Mais dois anos e Michelline se recuperou da dor. Lembrou-se do amor por Armando e arrependeu-se do tempo perdido. Em uma das cartas semanais, que se estendiam por 40 anos, ela marcou um encontro. Armando hesitou, mas acabou aceitando. O encontro seria na praça central, cujas marcas da velhice podiam ser sentidas no abandono e quantidade de menores sujos e largados.
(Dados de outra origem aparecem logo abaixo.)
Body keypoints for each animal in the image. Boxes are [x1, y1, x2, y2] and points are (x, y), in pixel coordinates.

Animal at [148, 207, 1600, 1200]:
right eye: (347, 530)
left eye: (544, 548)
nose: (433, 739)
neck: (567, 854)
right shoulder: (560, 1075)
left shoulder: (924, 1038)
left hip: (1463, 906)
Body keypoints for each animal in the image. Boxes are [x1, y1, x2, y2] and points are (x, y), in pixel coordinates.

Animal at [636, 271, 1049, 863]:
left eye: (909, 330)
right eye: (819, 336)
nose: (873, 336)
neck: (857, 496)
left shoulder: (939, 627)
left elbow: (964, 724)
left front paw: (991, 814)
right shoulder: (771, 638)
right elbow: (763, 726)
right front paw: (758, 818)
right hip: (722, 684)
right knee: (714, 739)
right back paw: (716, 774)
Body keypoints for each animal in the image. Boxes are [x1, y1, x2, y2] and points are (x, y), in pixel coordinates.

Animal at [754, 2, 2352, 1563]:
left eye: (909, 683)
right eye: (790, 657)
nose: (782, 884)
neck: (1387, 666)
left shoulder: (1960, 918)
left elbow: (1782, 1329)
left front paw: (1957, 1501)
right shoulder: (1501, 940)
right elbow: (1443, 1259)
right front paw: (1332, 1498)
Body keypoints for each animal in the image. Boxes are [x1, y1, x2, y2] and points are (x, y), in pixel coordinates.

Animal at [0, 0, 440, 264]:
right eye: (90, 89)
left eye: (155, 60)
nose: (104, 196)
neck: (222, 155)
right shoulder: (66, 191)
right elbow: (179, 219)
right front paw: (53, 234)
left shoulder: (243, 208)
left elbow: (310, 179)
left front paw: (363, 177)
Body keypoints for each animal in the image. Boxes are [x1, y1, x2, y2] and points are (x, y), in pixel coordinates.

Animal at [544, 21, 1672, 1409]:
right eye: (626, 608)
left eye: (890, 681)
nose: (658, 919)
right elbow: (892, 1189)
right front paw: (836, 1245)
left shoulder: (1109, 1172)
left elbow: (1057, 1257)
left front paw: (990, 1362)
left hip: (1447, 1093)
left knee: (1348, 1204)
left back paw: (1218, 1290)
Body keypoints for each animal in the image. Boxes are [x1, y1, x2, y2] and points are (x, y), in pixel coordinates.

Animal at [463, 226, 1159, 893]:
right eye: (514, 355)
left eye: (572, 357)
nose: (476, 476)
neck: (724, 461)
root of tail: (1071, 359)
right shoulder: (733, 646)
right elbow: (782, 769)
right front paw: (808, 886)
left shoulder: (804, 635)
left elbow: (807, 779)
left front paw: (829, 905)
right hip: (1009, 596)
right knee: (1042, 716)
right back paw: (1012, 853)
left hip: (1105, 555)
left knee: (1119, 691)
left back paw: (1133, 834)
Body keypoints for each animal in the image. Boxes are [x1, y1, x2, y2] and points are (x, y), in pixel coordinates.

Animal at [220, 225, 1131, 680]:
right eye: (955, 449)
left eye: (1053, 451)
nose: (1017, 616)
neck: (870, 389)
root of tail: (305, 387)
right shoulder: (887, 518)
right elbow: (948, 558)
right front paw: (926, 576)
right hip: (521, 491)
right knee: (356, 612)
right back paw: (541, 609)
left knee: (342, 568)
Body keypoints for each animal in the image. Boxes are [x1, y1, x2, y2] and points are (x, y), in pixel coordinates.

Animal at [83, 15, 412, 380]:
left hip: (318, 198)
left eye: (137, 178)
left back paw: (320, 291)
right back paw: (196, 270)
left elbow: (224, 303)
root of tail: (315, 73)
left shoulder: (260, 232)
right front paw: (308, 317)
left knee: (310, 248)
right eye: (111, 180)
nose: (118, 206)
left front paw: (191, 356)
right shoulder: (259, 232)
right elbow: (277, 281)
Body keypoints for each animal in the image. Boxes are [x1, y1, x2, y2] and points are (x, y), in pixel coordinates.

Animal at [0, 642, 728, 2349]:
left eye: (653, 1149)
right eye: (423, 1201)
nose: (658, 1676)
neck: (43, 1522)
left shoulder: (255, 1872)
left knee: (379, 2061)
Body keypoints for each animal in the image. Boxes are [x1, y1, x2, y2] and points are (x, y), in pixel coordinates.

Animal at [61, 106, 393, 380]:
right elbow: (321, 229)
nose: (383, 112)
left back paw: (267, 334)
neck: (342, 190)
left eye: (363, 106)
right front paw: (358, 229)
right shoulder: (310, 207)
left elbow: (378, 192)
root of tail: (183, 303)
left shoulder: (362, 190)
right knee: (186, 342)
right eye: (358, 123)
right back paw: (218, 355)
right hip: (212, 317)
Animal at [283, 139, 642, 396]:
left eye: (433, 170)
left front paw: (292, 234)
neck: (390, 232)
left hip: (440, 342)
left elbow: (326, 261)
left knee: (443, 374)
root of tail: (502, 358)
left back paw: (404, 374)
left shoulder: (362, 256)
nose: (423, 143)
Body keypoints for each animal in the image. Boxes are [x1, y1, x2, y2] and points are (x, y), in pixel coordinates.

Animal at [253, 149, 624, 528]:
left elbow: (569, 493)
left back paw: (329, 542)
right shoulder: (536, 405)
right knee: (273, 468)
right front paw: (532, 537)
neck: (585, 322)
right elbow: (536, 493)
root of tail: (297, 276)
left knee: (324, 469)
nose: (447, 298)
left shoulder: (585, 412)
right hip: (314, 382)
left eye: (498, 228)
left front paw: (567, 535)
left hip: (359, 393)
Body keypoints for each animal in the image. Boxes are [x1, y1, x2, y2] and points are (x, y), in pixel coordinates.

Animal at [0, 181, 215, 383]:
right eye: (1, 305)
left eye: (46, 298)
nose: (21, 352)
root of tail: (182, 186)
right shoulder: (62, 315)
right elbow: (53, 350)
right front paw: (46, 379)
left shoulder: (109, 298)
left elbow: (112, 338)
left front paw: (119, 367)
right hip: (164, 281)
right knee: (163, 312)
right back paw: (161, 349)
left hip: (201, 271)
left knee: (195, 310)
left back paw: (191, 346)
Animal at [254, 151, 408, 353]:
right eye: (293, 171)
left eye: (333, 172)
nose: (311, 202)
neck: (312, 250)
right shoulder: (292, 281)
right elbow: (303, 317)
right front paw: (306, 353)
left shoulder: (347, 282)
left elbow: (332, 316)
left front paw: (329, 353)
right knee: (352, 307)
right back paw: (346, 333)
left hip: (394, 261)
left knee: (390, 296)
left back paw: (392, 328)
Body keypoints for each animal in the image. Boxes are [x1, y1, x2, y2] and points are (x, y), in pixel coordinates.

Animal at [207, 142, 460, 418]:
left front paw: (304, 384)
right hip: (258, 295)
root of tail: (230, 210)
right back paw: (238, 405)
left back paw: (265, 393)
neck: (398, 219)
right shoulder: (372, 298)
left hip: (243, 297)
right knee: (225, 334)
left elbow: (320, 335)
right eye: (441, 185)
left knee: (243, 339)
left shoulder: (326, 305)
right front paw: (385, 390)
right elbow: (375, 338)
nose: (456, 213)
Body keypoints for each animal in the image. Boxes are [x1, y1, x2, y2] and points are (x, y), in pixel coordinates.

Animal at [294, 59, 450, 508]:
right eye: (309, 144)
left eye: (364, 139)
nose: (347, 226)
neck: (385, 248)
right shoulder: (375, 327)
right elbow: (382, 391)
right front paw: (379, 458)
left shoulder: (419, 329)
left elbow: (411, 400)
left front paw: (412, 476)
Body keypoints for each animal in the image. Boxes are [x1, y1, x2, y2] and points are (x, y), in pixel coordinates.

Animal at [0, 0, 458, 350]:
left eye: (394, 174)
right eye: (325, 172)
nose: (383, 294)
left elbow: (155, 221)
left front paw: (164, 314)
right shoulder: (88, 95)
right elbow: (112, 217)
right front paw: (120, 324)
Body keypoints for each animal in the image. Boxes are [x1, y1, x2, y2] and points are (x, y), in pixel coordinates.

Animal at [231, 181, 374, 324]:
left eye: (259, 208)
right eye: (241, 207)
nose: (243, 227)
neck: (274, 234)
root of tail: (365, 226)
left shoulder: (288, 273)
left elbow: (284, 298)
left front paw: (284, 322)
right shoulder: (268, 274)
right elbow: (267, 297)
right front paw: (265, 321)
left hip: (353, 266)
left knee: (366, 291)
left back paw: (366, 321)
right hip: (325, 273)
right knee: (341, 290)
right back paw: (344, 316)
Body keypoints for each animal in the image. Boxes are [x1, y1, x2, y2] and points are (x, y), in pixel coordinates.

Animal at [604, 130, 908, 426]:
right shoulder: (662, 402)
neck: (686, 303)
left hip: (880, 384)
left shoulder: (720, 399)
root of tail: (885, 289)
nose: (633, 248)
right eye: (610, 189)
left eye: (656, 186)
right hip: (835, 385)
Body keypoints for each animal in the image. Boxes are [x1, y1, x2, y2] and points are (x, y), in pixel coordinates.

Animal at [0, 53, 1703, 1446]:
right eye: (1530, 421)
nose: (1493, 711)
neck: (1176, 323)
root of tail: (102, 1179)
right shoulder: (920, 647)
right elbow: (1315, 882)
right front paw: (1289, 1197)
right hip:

Armando tinha um CD (ultrapassado por causa dos mini-discs), antigo e raro, do Van Halen, que ia dar para Michelline. Tinha a música “When it´s love”, um clássico. Na praça, eles caminharam passo a passo na direção do outro. Ficaram a 30 centímetros de distância. Não trocaram palavras, nem um simples abraço ou expressão de emoção. Os olhos se fixaram, cada par na figura do ser amado. O tempo parou. Um sorriso calado brotou de suas bocas velhas e enrugadas. Compreendiam a plenitude do que sentiam um pelo outro. Deram-se as costas e voltaram cada um para sua casa. Decidiram que o amor deles continuaria mais puro e real se continuasse daquela maneira, praticada por 32 anos. Armando enviou o presente pelo correio. E Michelline mandou um CD do Kiss como sinal de agradecimento, junto a uma carta cujo final era: “É melhor desse jeito. Eu te amo, escreva-me logo. Estou esperando.” E continuaram se amando, dessa forma peculiar, pois descobriram que, assim, seu amor nunca se acabaria, por permanecer imaculado e singular.